Without the images, repeat every line of the listing verbatim.

▬▬▬

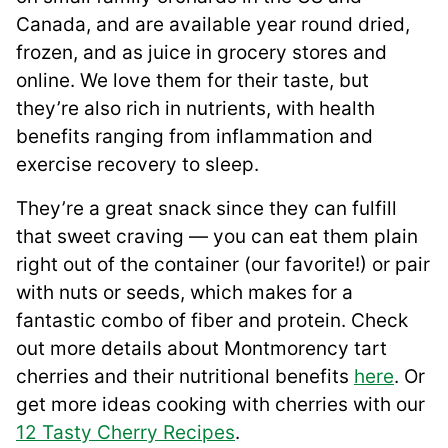
Canada, and are available year round dried,
frozen, and as juice in grocery stores and
online. We love them for their taste, but
they’re also rich in nutrients, with health
benefits ranging from inflammation and
exercise recovery to sleep.
They’re a great snack since they can fulfill
that sweet craving — you can eat them plain
right out of the container (our favorite!) or pair
with nuts or seeds, which makes for a
fantastic combo of fiber and protein. Check
out more details about Montmorency tart
cherries and their nutritional benefits
here
. Or
get more ideas cooking with cherries with our
12 Tasty Cherry Recipes
.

▬▬▬

## EXERCISE OUTPUT
Canada, and are available year round dried,
frozen, and as juice in grocery stores and
online. We love them for their taste, but
they’re also rich in nutrients, with health
benefits ranging from inflammation and
exercise recovery to sleep.
They’re a great snack since they can fulfill
that sweet craving — you can eat them plain
right out of the container (our favorite!) or pair
with nuts or seeds, which makes for a
fantastic combo of fiber and protein. Check
out more details about Montmorency tart
cherries and their nutritional benefits
here
. Or
get more ideas cooking with cherries with our
12 Tasty Cherry Recipes
.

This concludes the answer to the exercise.